■ **Exercise**
Return all lines from the listing below in which the string "CrtYd" occurs.
### Listed records
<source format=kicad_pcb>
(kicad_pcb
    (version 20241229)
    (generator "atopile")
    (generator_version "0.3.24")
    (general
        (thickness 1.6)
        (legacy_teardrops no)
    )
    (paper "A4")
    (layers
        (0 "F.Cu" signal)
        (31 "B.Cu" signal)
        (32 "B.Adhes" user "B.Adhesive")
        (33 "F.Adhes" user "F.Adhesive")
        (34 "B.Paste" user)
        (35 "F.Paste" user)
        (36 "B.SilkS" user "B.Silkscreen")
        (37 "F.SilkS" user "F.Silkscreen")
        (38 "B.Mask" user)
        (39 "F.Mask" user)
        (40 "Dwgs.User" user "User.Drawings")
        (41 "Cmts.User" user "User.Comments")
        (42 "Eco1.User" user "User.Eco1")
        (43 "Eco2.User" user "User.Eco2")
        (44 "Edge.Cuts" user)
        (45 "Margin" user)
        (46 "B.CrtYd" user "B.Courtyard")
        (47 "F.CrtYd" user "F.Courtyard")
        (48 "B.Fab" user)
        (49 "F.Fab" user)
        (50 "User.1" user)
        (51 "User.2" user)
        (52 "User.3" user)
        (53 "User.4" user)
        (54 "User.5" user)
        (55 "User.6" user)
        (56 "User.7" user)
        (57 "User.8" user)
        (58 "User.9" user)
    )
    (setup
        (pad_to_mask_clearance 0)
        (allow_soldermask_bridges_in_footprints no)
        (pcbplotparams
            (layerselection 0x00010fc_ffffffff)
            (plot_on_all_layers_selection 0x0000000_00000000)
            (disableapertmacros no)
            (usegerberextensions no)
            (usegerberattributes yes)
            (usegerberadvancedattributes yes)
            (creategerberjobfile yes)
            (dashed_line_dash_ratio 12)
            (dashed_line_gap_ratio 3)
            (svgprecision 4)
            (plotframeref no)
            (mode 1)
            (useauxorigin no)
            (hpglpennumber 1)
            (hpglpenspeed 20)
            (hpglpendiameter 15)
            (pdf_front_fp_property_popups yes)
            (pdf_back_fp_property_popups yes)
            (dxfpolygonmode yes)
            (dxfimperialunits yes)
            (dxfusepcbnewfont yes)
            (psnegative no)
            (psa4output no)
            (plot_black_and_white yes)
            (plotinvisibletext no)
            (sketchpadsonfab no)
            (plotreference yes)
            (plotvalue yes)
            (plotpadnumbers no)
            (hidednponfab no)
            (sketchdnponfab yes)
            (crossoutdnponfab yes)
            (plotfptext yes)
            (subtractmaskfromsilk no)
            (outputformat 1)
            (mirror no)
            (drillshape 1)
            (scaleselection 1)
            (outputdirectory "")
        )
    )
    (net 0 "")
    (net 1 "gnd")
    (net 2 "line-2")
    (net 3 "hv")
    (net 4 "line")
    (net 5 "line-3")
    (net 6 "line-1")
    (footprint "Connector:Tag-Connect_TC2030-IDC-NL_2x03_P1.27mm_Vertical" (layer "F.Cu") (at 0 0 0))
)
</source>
######
### Listed records
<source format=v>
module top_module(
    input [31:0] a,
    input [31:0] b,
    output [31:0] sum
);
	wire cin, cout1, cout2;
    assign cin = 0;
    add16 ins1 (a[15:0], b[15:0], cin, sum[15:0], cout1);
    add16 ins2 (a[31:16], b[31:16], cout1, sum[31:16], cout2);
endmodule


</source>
######
### Listed records
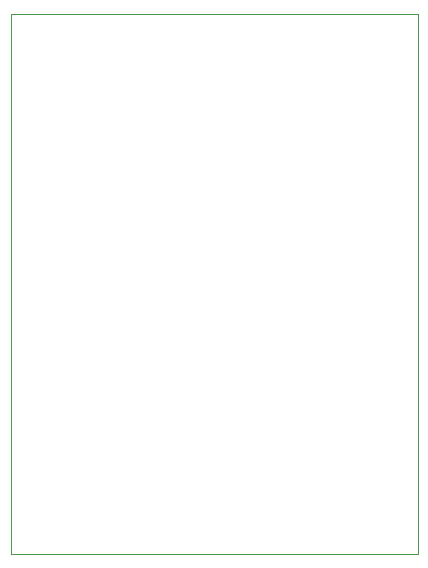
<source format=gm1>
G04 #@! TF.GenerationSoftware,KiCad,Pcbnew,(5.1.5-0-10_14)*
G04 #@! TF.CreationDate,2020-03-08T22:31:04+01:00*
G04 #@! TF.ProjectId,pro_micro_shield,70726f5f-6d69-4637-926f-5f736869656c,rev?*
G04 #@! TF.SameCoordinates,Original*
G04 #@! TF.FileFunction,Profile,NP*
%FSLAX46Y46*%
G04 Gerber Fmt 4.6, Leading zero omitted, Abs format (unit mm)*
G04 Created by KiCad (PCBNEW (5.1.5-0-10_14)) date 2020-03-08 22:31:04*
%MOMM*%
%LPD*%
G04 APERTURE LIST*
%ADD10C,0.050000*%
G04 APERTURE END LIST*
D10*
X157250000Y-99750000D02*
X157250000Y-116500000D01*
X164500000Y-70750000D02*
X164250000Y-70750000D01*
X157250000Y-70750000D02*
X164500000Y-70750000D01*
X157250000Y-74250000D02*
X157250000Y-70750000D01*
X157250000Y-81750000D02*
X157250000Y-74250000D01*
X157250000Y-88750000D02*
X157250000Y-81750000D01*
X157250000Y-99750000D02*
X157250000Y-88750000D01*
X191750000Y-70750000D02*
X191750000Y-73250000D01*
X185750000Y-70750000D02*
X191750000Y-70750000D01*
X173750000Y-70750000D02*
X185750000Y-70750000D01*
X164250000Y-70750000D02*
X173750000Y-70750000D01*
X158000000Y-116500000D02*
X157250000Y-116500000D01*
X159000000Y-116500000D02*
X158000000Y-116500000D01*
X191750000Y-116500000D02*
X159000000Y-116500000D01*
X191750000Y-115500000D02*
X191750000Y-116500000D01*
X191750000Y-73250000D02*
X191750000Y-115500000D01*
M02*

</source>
######
■ **Response**
        (46 "B.CrtYd" user "B.Courtyard")
        (47 "F.CrtYd" user "F.Courtyard")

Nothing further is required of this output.